A 16-year-old boy was brought to the emergency department after he fell into a 3m deep transport wagon filled with whole wheat grain. The previously healthy boy immediately submersed in the wheat grain and it took approximately 5 to 7 minutes to rescue him. When the patient was rescued, he was unresponsive, cyanotic and making spontaneous respiratory efforts.

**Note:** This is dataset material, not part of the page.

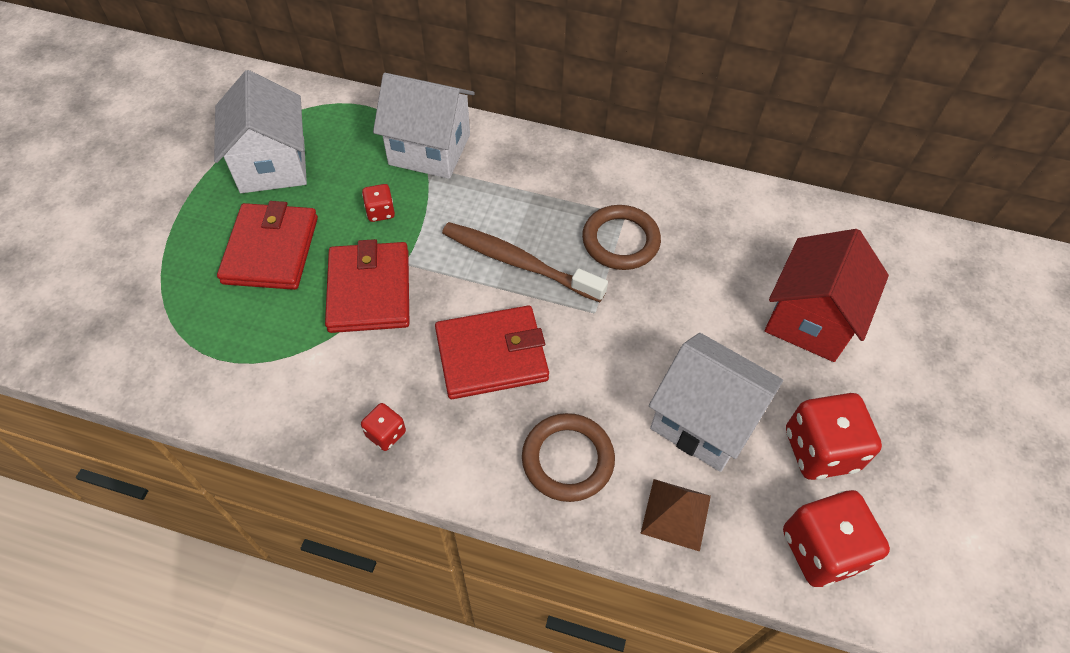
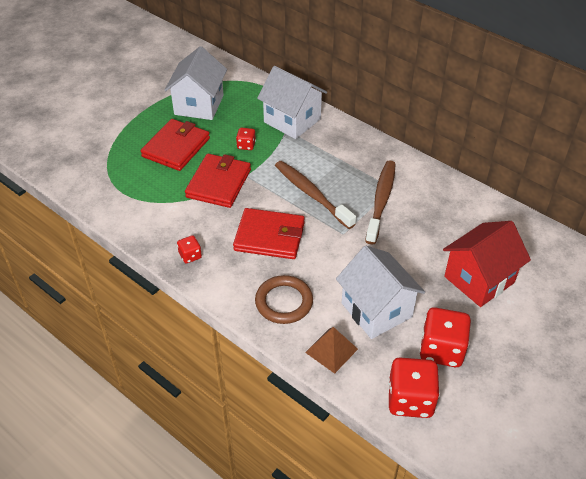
camera: 25 degrees right, 10 degrees down
(620, 241) = (381, 201): brown ring -> brown toothbrush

Ventilation was a attempted using a self-inflating bag and mask when he was being transferred to a peripheral hospital via an ambulance, however, there was no obvious gas exchange because of a lack of compliance of the respiratory system. The patient arrived to the hospital 40 minutes after the accident. He was unresponsive with equal pupils that were reacting slowly to light. Examination showed that the patient’s pulse was 120 beats per minute, blood pressure 170/80 mm Hg and he was making shallow efforts at respiration at a rate of 25-30 breaths per minute. The patient’s mouth and pharynx were cleared of the large amounts of packed grain through forceps, suction and manual extraction during direct laryngoscopy. An intravenous catheter was placed and the patient was intubated with a 7.5 mm endotracheal tube (ETT).

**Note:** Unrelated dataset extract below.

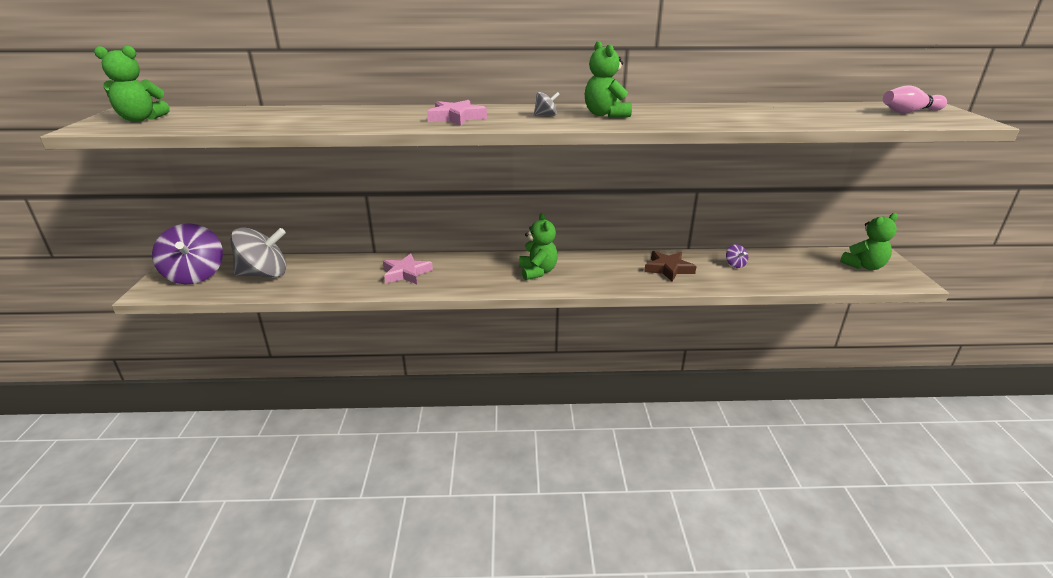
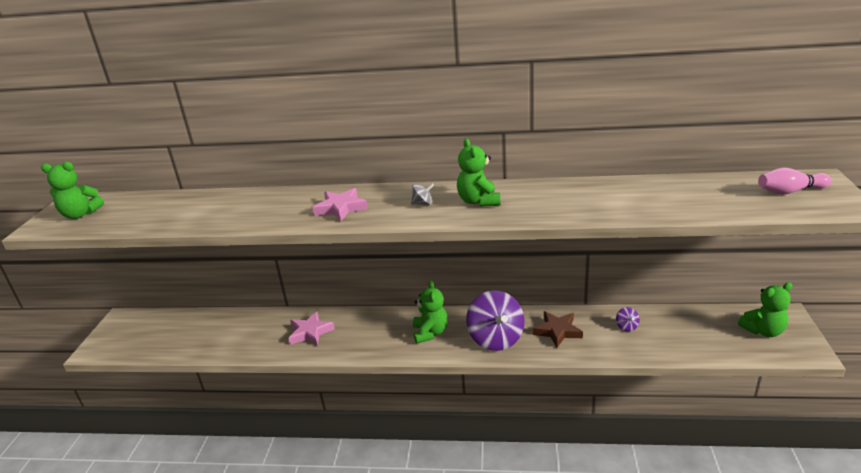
camera: 10 degrees right, 0 degrees up
(195, 275) = (132, 332): purple spinning top -> purple spinning top (496, 339)
(264, 274) = (188, 332): grey spinning top -> none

The endotracheal tube could only be advanced just below the level of the vocal cords and did not pass further because of impacted grain in the trachea. The patient was ventilated with a self-inflating oxygen bag through the ETT. However, no effective tidal volume could be detected by auscultation or inspection. He was administered intravenous hydrocortisone 1 g and sodium bicarbonate 88 mEq. He was shifted to the university hospital by ambulance.
He arrived at the emergency department 2 h 4 min after the accident. The patient’s neurological status was unchanged. Blood pressure was 140/80, pulse 110 beats/min and 98% saturation by pulse oximetry. He was making shallow efforts at gasping. Bilateral emphysema was noticed in the subcutaneous emphysema. The patient was administered intravenous sodium thiopental, 300 mg, in case of subsequent hypoxemia during bronchoschopy for possible cerebral protection. The high inspiratory pressure requirement made manual ventilation difficult. Blood sample showed extreme hypercapnia and acidosis. Rigid bronchoscopy was attempted and each time 5 to 10 wheat seeds were removed using alligator grasping forceps.
The grains were eventually removed with vigorous manual inflation. In addition, manual percussion of the patient’s chest allowed more grain to be dislodged with each breath. An estimate of 200 ml of wheat grain was removed with this method and the major bronchi were cleared of grain using alligator forceps. All visible grains were removed using a fiberoptic bronchoscope with suction extraction.
The patient did not show any respiratory symptoms or residual neurologic signs at his 9-month follow-up. In addition, all pulmonary function tests were normal.